> _Task prompt_:
In the forum thread on training plants, put this sentence into Spanish: "Training is any method you use to control the growth of your plant."

> _Passage shown_:
# Training?



## E-Athlete (Jul 12, 2005)

I have a probken with my 1 week outdoor plant.  IT only recieves direct sublight from 12-7.  ANd because it gets no sun until 12 it is starting to wilt to the side it gets the most sun from.  Should i train it? if so how?


----------



## joey (Jul 13, 2005)

Training is any method you use to control the growth of your plant. Topping is probably the most common form of training(for canabis). Topping is high stress training. Cutting the main grow stem off stresses the plant and causes it to redistribute its hormones to other grow tips resulting in the multi cola plants.
(Continued...)

Training plants with twist-ties is a great way to get them to bush out a bit. Just take any type of plastic or paper twist tie and wrap it around the top of the plant, then pull it over until the top is bent over 90-180 degrees and then attach this to the main stem lower on the plant. Do this for one week and then release the plant from it's bond. The plant can be trained in this fashion to take less vertical space and to grow bushier, to fill the grow space and force lower limbs to grow upward and join the green canopy. This technique takes advantage of the fact that if the top is pulled over, it creates a hormonal condition in the plant that makes it bush out at all lower internodes.


----------



## E-Athlete (Jul 13, 2005)

Thank you joey.  your imput answered my question fully and in a way i can understand.  This will most likely help me grow a better, healthier plant.


----------

> _Records from a dataset_:
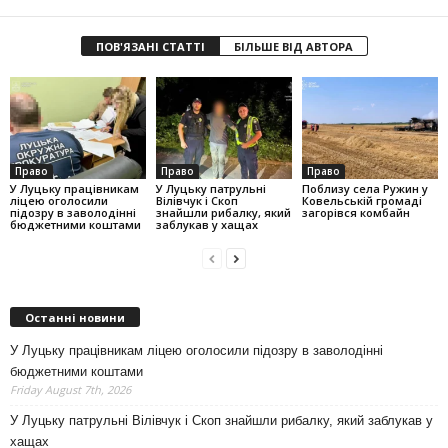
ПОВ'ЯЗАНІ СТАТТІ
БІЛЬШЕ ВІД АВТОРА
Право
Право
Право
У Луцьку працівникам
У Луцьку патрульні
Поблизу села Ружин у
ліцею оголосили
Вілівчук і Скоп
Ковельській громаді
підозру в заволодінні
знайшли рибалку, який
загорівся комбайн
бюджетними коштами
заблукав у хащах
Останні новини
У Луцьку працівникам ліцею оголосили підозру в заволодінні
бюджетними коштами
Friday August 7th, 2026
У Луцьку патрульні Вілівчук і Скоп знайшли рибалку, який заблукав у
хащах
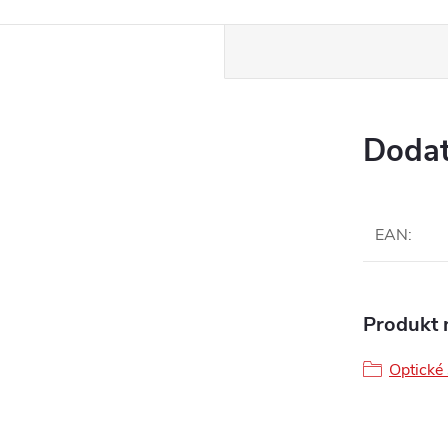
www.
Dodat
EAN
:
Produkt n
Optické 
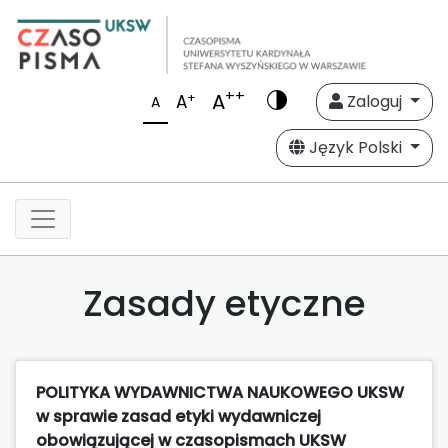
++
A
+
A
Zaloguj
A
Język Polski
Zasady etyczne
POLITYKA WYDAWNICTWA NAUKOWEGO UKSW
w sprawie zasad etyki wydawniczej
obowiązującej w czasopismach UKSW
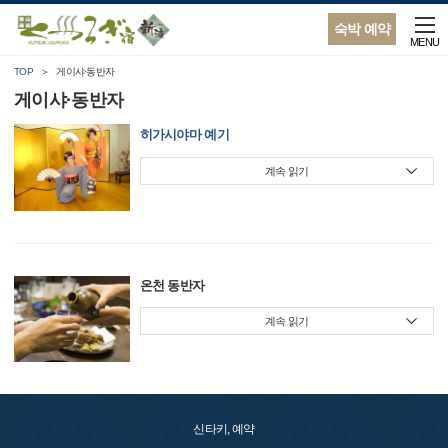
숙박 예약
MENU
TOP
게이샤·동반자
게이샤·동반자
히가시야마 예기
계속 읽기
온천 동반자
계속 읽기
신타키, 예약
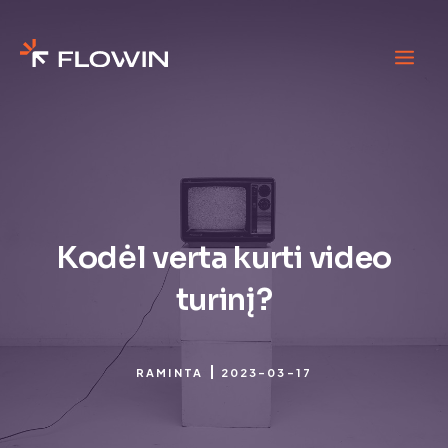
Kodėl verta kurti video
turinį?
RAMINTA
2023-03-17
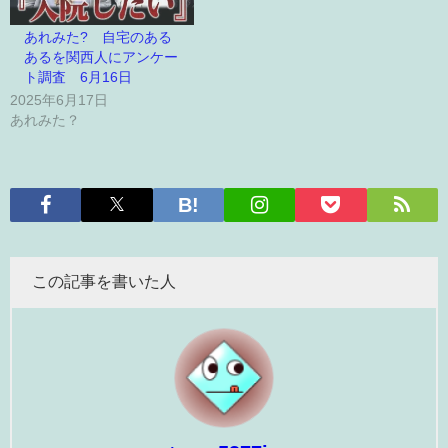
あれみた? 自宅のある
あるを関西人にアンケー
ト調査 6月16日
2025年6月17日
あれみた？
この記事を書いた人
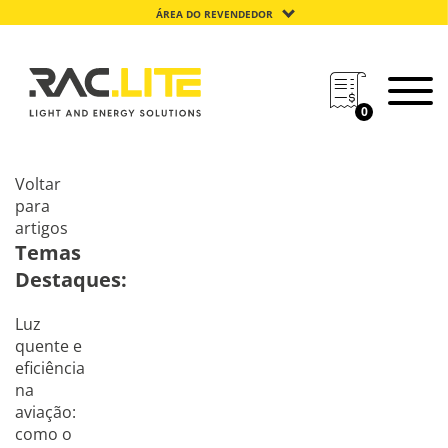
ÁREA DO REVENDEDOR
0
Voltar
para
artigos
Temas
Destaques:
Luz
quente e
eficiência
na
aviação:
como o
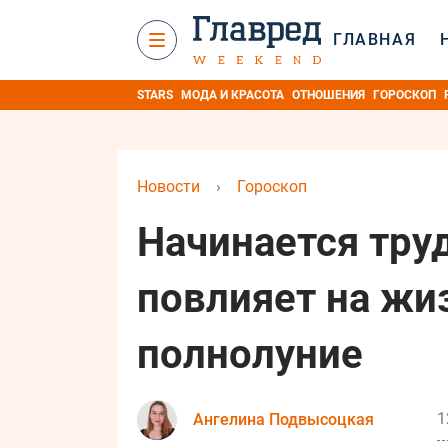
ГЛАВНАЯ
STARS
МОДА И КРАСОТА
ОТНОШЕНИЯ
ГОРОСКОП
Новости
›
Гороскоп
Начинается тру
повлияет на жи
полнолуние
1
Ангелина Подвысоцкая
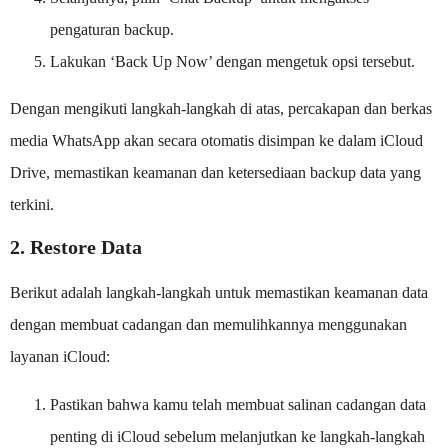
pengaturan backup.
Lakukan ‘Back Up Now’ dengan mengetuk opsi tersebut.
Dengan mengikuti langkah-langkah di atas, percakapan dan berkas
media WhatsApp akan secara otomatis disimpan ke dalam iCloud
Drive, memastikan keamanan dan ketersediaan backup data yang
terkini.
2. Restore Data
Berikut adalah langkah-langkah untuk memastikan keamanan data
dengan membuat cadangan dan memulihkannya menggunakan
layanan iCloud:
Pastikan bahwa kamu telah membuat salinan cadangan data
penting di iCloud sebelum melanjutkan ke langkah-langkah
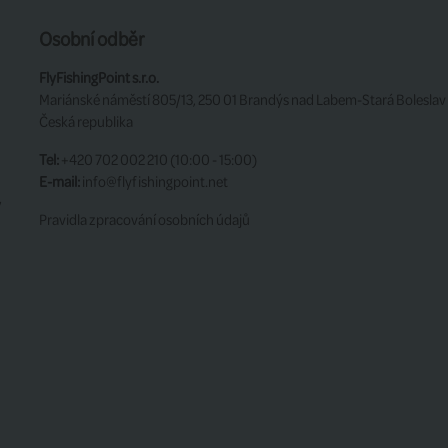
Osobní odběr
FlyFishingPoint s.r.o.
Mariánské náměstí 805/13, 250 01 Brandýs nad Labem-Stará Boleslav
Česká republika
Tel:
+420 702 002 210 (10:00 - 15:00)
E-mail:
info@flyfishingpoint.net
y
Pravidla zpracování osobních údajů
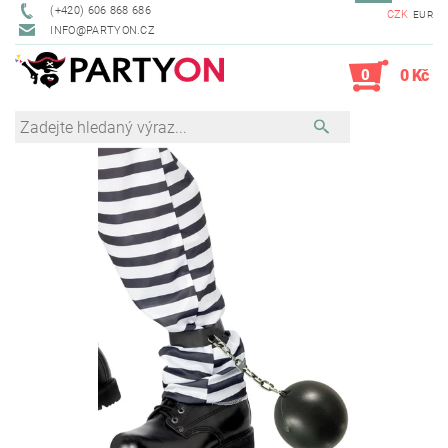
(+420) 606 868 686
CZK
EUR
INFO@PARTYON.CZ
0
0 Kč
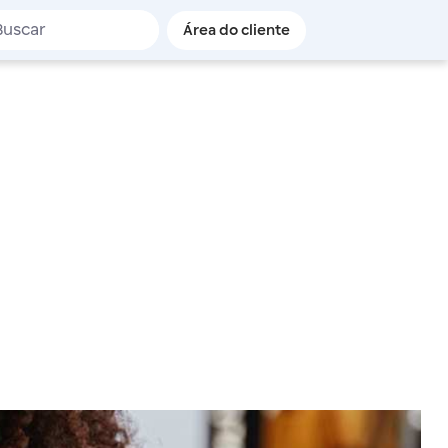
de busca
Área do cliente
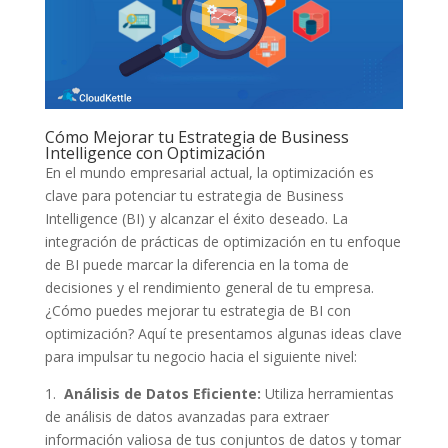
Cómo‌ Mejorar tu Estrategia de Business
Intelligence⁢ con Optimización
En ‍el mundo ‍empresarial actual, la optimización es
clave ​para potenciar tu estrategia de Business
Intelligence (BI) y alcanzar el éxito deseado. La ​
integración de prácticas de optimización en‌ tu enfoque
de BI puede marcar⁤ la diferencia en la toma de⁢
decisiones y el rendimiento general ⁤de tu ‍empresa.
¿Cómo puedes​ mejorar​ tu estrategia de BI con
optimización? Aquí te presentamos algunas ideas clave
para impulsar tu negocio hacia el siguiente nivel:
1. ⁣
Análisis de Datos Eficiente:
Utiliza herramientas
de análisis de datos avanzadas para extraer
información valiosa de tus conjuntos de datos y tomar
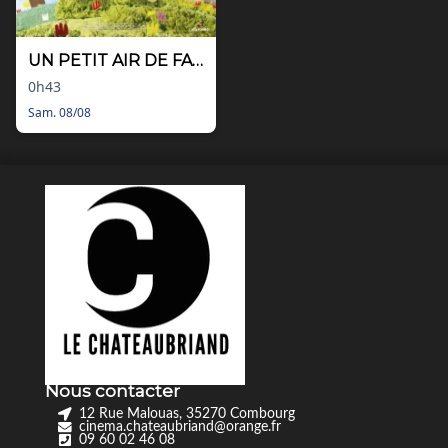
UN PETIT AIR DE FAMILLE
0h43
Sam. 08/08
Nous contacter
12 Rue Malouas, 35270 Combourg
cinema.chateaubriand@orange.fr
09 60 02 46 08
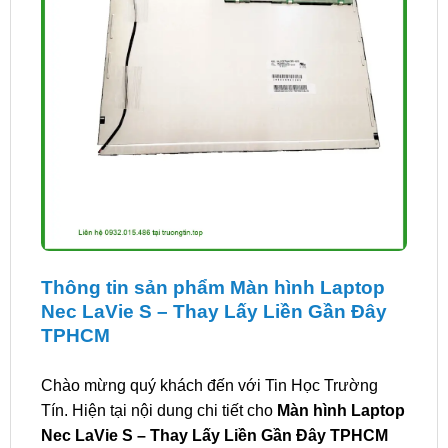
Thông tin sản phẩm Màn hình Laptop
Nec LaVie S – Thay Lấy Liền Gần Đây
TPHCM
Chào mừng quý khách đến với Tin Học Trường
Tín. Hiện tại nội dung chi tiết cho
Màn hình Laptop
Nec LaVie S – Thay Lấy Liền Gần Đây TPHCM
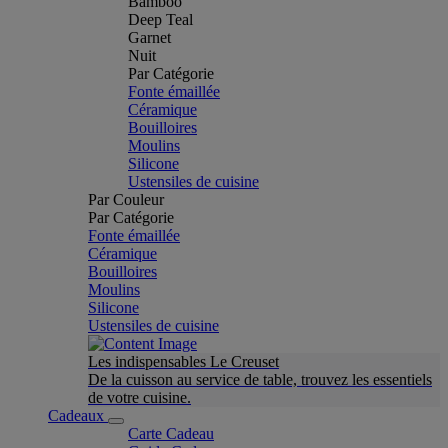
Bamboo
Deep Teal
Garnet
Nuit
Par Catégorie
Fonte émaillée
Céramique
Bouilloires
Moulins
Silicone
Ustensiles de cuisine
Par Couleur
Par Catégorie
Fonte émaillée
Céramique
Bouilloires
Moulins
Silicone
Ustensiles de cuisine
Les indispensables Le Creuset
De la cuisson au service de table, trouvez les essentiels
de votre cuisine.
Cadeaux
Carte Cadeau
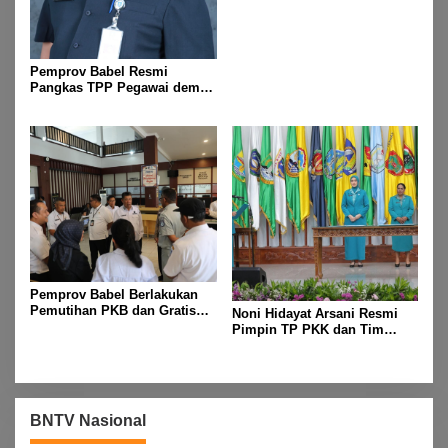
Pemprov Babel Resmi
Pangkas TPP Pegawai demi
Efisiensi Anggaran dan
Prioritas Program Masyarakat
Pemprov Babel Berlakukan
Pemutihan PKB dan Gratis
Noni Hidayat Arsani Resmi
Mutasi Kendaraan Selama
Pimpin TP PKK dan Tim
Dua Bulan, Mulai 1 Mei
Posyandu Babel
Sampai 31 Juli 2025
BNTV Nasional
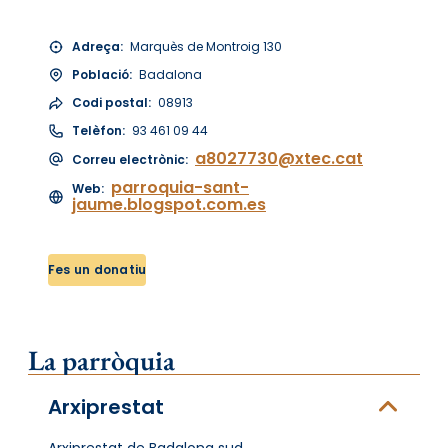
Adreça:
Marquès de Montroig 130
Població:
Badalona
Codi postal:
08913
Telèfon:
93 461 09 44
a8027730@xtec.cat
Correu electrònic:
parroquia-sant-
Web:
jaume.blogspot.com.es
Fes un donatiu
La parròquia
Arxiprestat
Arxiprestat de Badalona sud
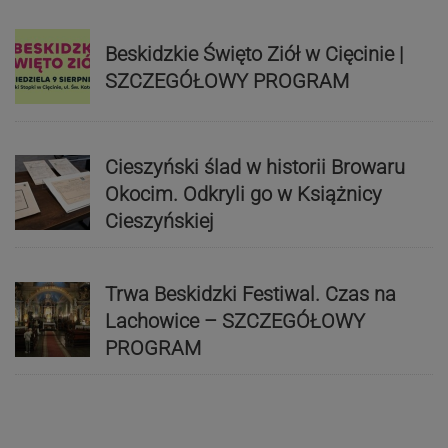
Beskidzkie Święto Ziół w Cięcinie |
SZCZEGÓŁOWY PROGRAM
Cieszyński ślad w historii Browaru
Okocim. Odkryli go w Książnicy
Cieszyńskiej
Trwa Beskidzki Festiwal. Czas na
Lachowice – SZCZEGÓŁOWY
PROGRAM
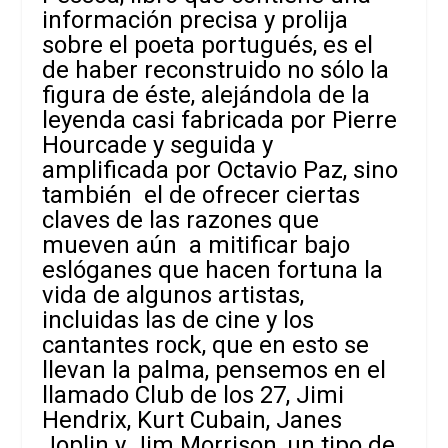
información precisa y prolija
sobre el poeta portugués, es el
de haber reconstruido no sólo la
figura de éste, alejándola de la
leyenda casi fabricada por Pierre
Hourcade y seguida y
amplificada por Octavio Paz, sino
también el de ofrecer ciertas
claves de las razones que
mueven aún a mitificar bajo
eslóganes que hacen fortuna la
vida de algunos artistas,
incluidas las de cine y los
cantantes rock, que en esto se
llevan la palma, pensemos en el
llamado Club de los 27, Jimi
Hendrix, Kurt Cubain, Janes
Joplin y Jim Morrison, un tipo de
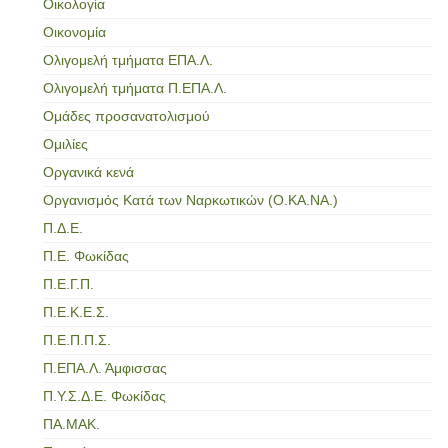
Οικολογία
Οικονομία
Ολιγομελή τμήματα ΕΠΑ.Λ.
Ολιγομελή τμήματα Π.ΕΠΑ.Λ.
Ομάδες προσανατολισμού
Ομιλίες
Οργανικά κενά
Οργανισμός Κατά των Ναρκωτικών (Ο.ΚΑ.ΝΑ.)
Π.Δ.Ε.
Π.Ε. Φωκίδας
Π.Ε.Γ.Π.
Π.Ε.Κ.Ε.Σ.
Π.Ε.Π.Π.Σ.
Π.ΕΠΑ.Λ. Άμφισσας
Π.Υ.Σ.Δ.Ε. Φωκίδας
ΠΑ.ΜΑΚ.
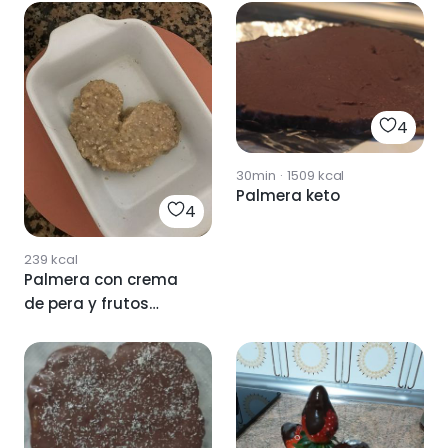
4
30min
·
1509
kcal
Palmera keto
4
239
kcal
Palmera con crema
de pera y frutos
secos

> _Your solution_:
El entrenamiento es cualquier método que uses para controlar el crecimiento de tu planta.